* [Work order]:
Look through the entries for the string "points" and copy every line where it shows up.

* [Given records]:

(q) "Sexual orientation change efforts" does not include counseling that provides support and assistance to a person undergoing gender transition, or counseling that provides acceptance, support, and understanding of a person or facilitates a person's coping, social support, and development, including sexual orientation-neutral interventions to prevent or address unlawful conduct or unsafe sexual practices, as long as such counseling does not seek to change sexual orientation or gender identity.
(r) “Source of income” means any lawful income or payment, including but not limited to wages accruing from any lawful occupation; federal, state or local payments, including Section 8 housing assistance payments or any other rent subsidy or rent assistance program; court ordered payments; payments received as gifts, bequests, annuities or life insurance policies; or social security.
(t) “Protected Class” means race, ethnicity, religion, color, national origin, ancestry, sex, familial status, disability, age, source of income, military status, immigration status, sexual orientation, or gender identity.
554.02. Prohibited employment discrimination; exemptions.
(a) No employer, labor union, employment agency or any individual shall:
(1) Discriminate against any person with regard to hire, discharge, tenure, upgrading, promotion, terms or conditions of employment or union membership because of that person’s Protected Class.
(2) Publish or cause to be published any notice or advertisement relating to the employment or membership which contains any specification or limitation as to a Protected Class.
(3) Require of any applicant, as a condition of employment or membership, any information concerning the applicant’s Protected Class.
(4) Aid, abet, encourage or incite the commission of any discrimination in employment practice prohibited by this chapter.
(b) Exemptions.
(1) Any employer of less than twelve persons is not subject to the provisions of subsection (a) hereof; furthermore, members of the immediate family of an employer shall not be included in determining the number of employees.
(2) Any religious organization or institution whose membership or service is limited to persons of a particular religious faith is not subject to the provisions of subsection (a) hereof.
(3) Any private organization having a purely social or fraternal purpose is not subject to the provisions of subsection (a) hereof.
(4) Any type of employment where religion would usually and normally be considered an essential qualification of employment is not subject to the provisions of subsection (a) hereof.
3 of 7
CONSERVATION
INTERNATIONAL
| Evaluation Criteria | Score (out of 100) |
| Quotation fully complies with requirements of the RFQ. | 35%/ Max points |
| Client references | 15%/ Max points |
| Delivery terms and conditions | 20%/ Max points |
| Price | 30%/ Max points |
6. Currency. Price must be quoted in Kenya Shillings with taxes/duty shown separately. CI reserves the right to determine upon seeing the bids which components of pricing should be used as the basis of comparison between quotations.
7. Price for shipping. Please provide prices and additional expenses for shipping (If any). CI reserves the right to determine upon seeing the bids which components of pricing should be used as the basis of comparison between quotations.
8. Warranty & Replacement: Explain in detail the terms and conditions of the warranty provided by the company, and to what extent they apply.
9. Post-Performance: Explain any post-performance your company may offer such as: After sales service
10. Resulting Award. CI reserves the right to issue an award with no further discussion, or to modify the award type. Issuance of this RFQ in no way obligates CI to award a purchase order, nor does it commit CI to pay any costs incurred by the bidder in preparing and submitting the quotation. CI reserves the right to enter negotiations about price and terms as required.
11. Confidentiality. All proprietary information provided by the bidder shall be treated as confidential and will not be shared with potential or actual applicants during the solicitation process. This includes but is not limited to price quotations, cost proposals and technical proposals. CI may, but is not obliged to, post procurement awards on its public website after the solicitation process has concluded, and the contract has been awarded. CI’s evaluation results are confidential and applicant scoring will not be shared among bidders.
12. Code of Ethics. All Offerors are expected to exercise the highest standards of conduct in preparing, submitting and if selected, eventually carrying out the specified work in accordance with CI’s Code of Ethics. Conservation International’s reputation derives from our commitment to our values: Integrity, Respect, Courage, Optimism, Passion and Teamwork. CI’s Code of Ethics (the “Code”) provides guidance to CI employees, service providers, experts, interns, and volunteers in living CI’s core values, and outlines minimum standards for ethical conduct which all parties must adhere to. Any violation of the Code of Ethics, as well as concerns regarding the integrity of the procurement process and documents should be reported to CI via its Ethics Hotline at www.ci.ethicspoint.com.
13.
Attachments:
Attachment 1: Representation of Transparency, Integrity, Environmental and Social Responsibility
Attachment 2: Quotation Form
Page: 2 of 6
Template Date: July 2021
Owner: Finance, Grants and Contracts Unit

* [Output for this task]:
| Quotation fully complies with requirements of the RFQ. | 35%/ Max points |
| Client references | 15%/ Max points |
| Delivery terms and conditions | 20%/ Max points |
| Price | 30%/ Max points |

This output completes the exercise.